In practice, what does this mean? It means that if we want to get an extra decimal place of accuracy in our estimates, we need one hundred (100) times as many draws. For example, the plot shows error rates bounded by roughly 0.01 with \(10\,000\) draws, yielding estimates that are very likely to be within \((0.49, 0.51).\) To reduce that likely error bound to 0.001, that is, ensuring estimates are very likely in \((0.0499, 0.501),\) requires 100 times as many draws (i.e., a whopping \(1\,000\,000\) draws).27 For some perspective, \(10\,000\) is the number of at bats in an entire twenty-year career for a baseball player, the number of field goal attempts in an entire career of most basketball players, and the size of a very large disease study or meta-analysis in epidemiology.
Usually, one hundred draws will provide a good enough estimate of most quantities of interest in applied statistics.
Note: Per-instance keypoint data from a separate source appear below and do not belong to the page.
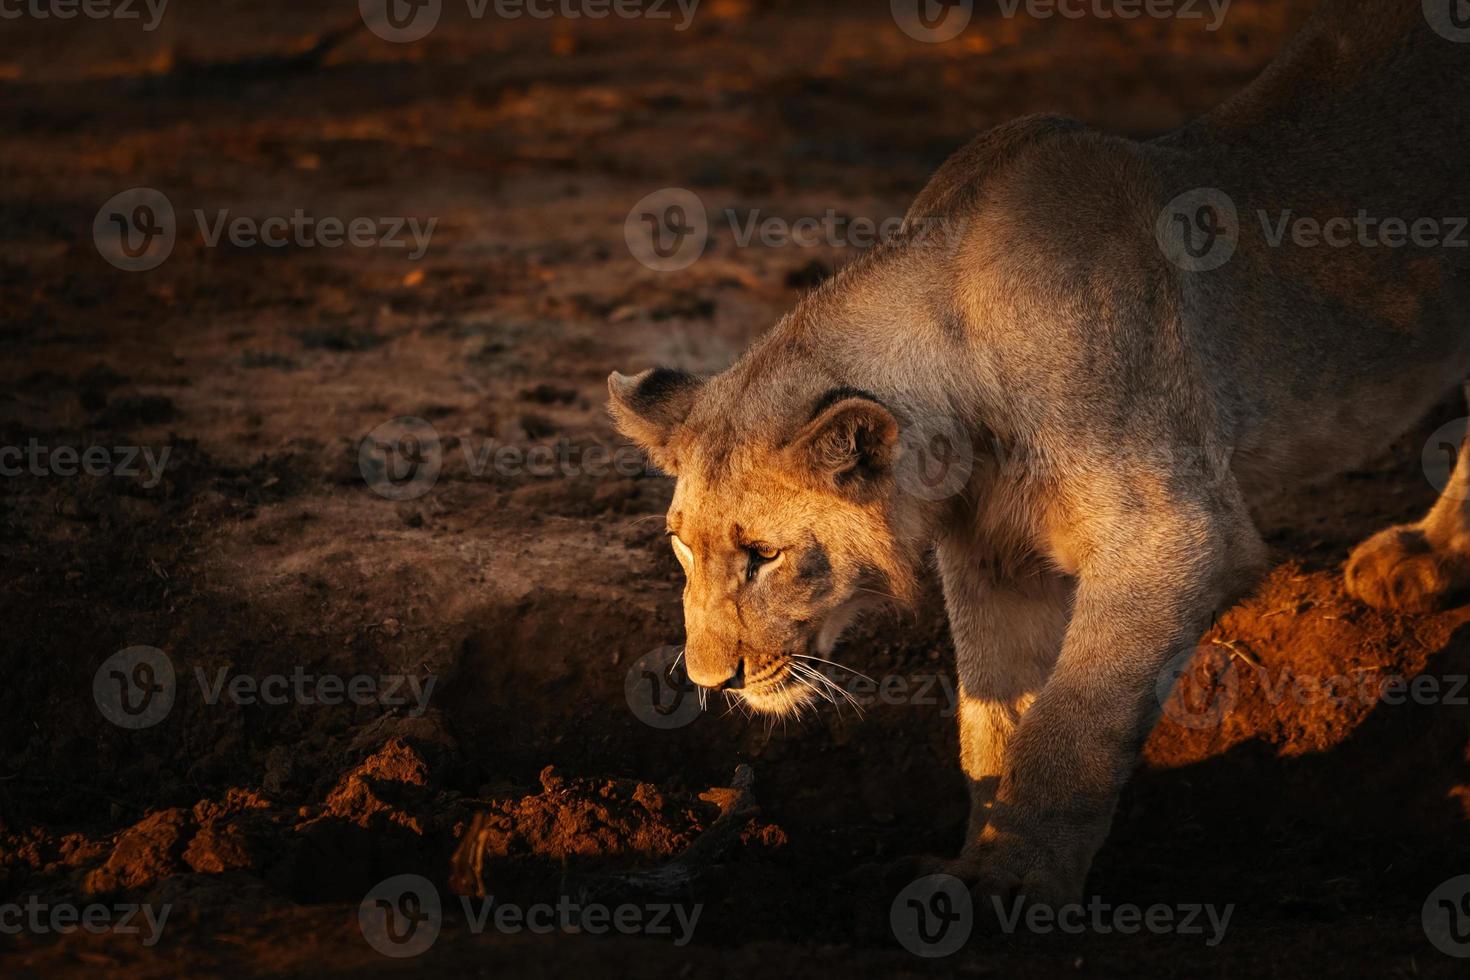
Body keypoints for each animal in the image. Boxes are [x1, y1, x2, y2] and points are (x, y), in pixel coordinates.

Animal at [605, 0, 1470, 910]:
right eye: (680, 546)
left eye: (765, 555)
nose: (711, 684)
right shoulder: (991, 557)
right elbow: (992, 721)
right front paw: (969, 868)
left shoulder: (1176, 532)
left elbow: (1070, 722)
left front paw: (1014, 884)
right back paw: (1431, 555)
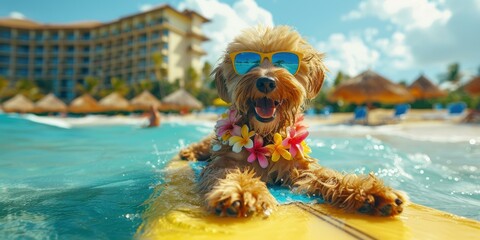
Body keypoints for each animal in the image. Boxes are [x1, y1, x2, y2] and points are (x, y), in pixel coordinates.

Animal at [178, 25, 406, 218]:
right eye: (247, 62)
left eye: (284, 62)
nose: (266, 81)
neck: (266, 137)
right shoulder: (225, 159)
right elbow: (228, 171)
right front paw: (243, 191)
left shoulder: (300, 167)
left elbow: (327, 176)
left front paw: (371, 192)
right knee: (203, 145)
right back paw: (188, 152)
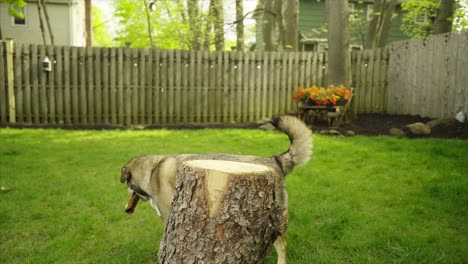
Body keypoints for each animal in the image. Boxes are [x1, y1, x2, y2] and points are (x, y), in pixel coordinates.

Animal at [119, 116, 312, 264]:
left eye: (128, 187)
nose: (125, 208)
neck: (152, 171)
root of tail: (276, 161)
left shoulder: (169, 216)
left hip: (273, 222)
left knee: (282, 244)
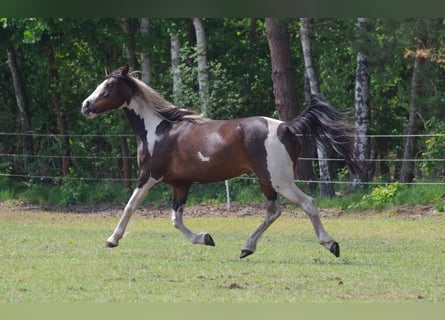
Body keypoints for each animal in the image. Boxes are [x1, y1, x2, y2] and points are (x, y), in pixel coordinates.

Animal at [80, 66, 358, 258]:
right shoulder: (181, 184)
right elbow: (176, 219)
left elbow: (130, 206)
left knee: (308, 204)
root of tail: (286, 127)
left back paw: (331, 244)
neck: (158, 131)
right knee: (273, 211)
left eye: (108, 87)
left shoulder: (149, 175)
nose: (85, 106)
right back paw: (247, 248)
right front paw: (205, 238)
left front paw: (111, 239)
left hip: (280, 180)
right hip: (267, 180)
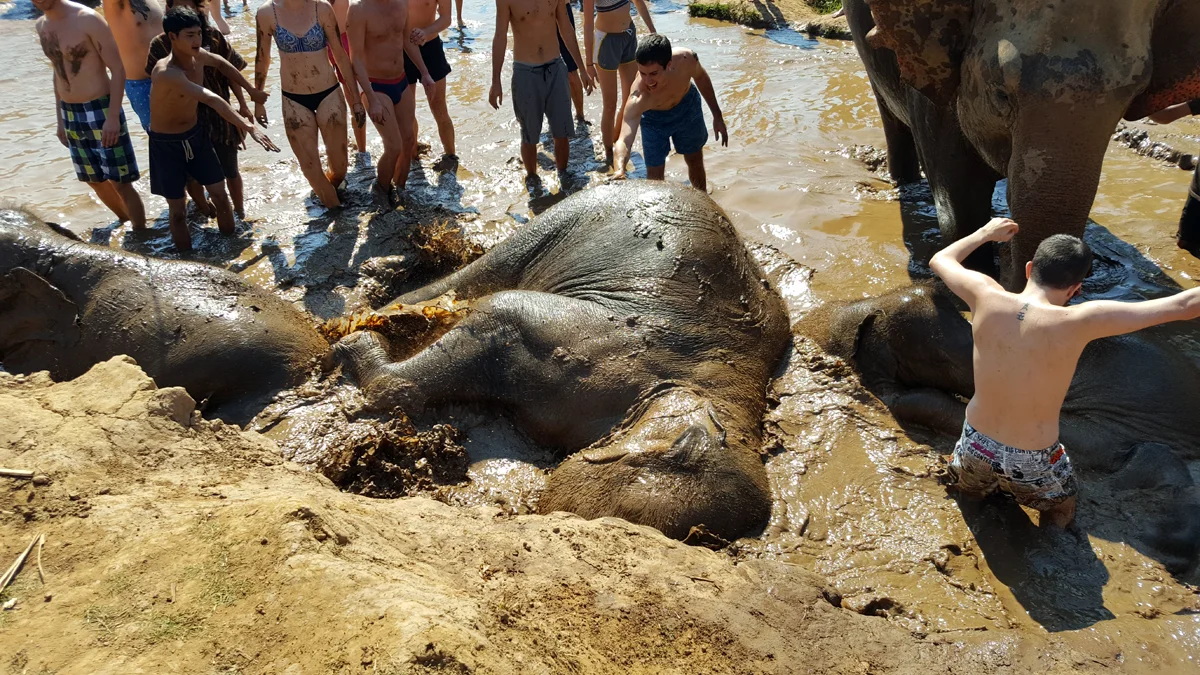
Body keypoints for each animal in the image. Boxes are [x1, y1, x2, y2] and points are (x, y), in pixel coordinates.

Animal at [332, 183, 791, 542]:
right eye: (680, 451)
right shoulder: (594, 343)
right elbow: (501, 309)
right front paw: (359, 341)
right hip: (564, 220)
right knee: (482, 273)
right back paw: (362, 314)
The variability of the estimate based on a single draw depends on the variability of the quantity being estimated. One hundred draws reduces the expected estimation bound to one tenth of the variability of a single draw. Reducing that variability to one hundredth of the variability of a single draw would require ten thousand draws. In most applications, the extra estimation accuracy is not worth the extra computation.